> [Document extract]
# 6 weeks off but where do we go?



## AndrewandShirley (Oct 13, 2007)

We have 6 weeks off staring 25th February but cannot agree or decide where to go.

We have tried alot of site in England but alot are not open at that time or closed atm due to bad weather. Sometimes we like to go to sites and chil out in a ppol or sauna, but other times are are happy on CL's.

France is a good option and the aires are usually open. But where in pretty this time of year?

Anyone with any ideas please let us know.


----------



## LoueenCo (Oct 23, 2008)

I would drive down to Spain at least you will have some decent weather in March.


----------



## ActiveCampers (Jun 17, 2005)

Our trip last Feb-->April to Italy had, in the main, good weather, and it was pretty cheap considering and we would recommend. Details on our blog (in sig).

Loads of aires, mainly open, shorts/t-shirt a lot of the time, quiet from tourists....


----------



## oxford-wanderer (May 20, 2008)

Hi Andrew

You could always try here, if you stay in this country.

http://www.lincolnfarmpark.co.uk/

Paul


----------



## mandyandandy (Oct 1, 2006)

Hi, 

2 years ago during Feb half term we went over to France and did all around the La Bresse area going down as far as the shore of Lake Geneva, it was one of our best trips ever and had sun and snow and the most beautiful places to visit. 

Only stayed in Aires apart from one site near the Lake which is on my pictures in the gallery. Drove around lake to Montreau with no problems at all crossing borders. 

Colmar is also worth a visit, stayed on the Municipal there I think just by the river and caught the bus at the end of the site driveway. Had a huge Stalk sat out side our van every morning.  

If you need more info on the trip just let me know, I keep a diary of all trips. 

Mandy

Apologies for wrong spellings of places.


----------



## lalala (Aug 13, 2009)

W have visited Italy a few times during February, both North, Venice, Florence, Pisa etc and South, Naples. We weren't in a motorhome but the weather was very good, sunny with blue skies though cold at night. Remember that February is Venice carnival though it might not coincide with your dates. We stay at a small site on the Brenta canal with a regular bus service (1 euro) directly into Venice.
Lots to do and see whatever the weather.

> [Records shown]

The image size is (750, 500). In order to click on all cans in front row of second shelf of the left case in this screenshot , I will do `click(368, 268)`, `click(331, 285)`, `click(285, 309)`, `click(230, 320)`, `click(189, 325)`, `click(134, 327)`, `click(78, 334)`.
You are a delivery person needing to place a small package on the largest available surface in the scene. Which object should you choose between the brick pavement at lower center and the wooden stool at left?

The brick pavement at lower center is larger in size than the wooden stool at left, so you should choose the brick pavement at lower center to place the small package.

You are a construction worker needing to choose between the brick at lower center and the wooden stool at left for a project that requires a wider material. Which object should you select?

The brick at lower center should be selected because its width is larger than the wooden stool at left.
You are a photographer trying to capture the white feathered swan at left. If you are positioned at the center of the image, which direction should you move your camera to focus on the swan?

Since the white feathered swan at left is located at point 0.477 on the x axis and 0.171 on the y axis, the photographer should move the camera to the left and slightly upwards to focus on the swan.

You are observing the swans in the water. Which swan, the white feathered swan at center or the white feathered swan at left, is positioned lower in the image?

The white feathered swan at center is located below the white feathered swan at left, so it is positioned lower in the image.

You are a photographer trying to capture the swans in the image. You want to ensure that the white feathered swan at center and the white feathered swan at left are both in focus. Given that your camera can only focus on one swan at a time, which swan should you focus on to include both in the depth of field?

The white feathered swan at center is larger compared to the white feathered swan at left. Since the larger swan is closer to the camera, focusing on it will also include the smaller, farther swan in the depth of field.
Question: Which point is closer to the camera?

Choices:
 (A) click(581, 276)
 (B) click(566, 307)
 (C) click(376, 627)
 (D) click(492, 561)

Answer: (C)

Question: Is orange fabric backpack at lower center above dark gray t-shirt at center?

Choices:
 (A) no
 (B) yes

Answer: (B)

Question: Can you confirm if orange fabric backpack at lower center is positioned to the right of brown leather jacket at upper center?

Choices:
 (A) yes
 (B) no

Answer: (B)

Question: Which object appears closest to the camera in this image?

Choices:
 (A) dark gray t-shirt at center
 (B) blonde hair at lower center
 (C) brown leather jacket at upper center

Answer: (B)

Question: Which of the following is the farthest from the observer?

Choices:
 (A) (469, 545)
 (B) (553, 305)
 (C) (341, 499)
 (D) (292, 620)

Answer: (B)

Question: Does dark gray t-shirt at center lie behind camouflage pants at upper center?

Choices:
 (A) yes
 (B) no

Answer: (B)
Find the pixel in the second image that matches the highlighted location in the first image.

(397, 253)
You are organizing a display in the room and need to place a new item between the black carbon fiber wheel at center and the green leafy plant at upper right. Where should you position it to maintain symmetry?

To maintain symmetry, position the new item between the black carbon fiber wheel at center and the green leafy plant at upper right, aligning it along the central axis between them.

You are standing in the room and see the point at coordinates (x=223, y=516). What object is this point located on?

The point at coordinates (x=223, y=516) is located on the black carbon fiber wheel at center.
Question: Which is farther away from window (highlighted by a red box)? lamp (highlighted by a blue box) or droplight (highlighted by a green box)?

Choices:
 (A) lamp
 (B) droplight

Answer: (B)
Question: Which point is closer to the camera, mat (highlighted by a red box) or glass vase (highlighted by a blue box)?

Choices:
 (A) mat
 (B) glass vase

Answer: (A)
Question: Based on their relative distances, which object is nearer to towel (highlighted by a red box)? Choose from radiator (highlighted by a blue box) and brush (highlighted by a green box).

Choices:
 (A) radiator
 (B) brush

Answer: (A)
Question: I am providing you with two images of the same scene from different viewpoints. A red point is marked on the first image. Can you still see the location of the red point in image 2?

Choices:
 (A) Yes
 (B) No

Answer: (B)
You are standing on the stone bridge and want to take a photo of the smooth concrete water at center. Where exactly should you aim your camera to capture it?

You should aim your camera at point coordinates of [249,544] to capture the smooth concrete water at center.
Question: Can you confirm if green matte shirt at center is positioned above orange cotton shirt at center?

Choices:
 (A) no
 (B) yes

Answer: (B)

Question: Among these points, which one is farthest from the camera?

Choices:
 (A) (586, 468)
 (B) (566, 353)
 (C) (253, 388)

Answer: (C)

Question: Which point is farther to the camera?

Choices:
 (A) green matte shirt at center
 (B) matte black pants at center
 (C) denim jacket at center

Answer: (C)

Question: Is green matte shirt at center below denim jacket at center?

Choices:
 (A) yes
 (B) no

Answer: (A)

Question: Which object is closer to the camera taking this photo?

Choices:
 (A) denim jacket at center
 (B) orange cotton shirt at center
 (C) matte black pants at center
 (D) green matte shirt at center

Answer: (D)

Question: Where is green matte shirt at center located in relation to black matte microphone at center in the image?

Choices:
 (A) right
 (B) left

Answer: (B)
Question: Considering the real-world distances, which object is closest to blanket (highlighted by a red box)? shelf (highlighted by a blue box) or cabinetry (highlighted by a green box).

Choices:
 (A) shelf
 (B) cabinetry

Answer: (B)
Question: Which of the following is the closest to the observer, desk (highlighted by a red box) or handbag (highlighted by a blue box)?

> [Tasks for this exercise]
1. Please reproduce the listing from the line with "To maintain symmetry, position" to the line with "Question: Which point is farther", keeping both of those lines.
2. Write the next part of the forum thread about where to spend six weeks off starting in late February, picking up after its final post.

> [Task-by-task results]
1.
To maintain symmetry, position the new item between the black carbon fiber wheel at center and the green leafy plant at upper right, aligning it along the central axis between them.

You are standing in the room and see the point at coordinates (x=223, y=516). What object is this point located on?

The point at coordinates (x=223, y=516) is located on the black carbon fiber wheel at center.
Question: Which is farther away from window (highlighted by a red box)? lamp (highlighted by a blue box) or droplight (highlighted by a green box)?

Choices:
 (A) lamp
 (B) droplight

Answer: (B)
Question: Which point is closer to the camera, mat (highlighted by a red box) or glass vase (highlighted by a blue box)?

Choices:
 (A) mat
 (B) glass vase

Answer: (A)
Question: Based on their relative distances, which object is nearer to towel (highlighted by a red box)? Choose from radiator (highlighted by a blue box) and brush (highlighted by a green box).

Choices:
 (A) radiator
 (B) brush

Answer: (A)
Question: I am providing you with two images of the same scene from different viewpoints. A red point is marked on the first image. Can you still see the location of the red point in image 2?

Choices:
 (A) Yes
 (B) No

Answer: (B)
You are standing on the stone bridge and want to take a photo of the smooth concrete water at center. Where exactly should you aim your camera to capture it?

You should aim your camera at point coordinates of [249,544] to capture the smooth concrete water at center.
Question: Can you confirm if green matte shirt at center is positioned above orange cotton shirt at center?

Choices:
 (A) no
 (B) yes

Answer: (B)

Question: Among these points, which one is farthest from the camera?

Choices:
 (A) (586, 468)
 (B) (566, 353)
 (C) (253, 388)

Answer: (C)

Question: Which point is farther to the camera?

2.
Wherever you choose, have a great time.
lala


----------



## jeffro (Jan 13, 2009)

Got two weeks off driving to portugal next weekend looking for some better weather jeffro


----------



## teemyob (Nov 22, 2005)

*Where*

Just come back from Spain, France and Andorra.

Spain, apart from Javea area was cool, very. One hour inland from the Spanish coast was 1 meter of snow!. The Pyrenees was great for Skiing mind.

If I had your six weeks,

Provence and Cote D'Azur (for some reason this is now often referred to as "PACA" why?) is very nice in the springtime.

But I would head for some sunshine down in Sicily where we have never been, then head back along Cote D'azur and Provence back through Alps to UK.

TM


----------



## eddied (May 9, 2005)

*Where to go*

 No contest - make your way down to Easter in Rome. On the way Vosges/Alsace, Luzern/Lugano, Riviera dei Fiori/5 Terre, Lucca/Pisa, Siena/Saturnia/Argentario peninsula.
For where to stray www.camperonline.it - www.turismoitinerante.it - www.camping.it
saluti,
eddied


----------



## lufc (Jun 24, 2007)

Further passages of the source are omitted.